Here, the match succeeds if there is any two-letter word in $text that consists only of asterisks. This is true for the first and last words in $text.

Example 2: Escaping a Backslash

The following checks the path separator character that is used in $path and returns the result as plain text, ordered by platform:

{?serialization method="text" media-type="text/plain"?}
let $path := text{"C:\Program Files\Software AG\Tamino"}
return 
( "Path Separators Used&#x0A;",
  "DOS/Windows&#x09;: ", tf:containsText($path, "*\\*"), "&#x0A;",
  "UNIX&#x09;: ", tf:containsText($path, "*/*"), "&#x0A;",
  "MacOS&#x09;: ", tf:containsText($path, "*:*")
)

In the pattern, the path separator character must be enclosed by the regular wildcard character, since it would not form a word on its own. Provided that the path separator character is defined as a regular character, the query reports for each platform whether its standard path separator character is used, although this example is certainly not a bullet-proof method. However, if the path separator is not defined as a regular character, it will be interpreted as a delimiter. Using the default settings, the pattern in function call tf:containsText($path, "*\\*") will thus be interpreted as if "* *" were used, since the escapecard character tries to mask an invalid character and the text retrieval system uses a delimiter instead. This would yield "true", since there are two occurrences of two adjacent words separated by a space character ("Program Files" and "Software AG"). In cases like these you should ensure that the transliteration is appropriately defined according to what your application expects.

Note:
In contrast to "*", the characters "\" and "?" are normally not classified as regular characters in the collection ino:transliteration. See the section Customizing Transliterations for instructions how to customize this special collection.
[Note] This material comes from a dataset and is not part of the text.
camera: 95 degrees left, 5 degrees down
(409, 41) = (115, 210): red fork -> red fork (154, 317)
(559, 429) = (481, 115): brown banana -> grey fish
Customizing Special Character Settings

If you use the default tokenizer (white space-separated), you can customize the settings for the special characters used in pattern matching. They are declared as attributes to ino:transliteration in the special collection ino:vocabulary:

escapecard character ino:escapechar
maskcard character ino:maskchar
wildcard character ino:wildchar

To change the value of any of these attributes, you can use a query similar to the following, which sets the value of the maskcard character to the default value:

declare namespace ino="http://namespaces.softwareag.com/tamino/response2"
update insert attribute ino:maskchar {"?"}
into input()/ino:transliteration

You can check your changes with the following query:

declare namespace ino="http://namespaces.softwareag.com/tamino/response2"
for $a in input()/ino:transliteration/@*
return $a

Note that only attributes that have been modified are returned.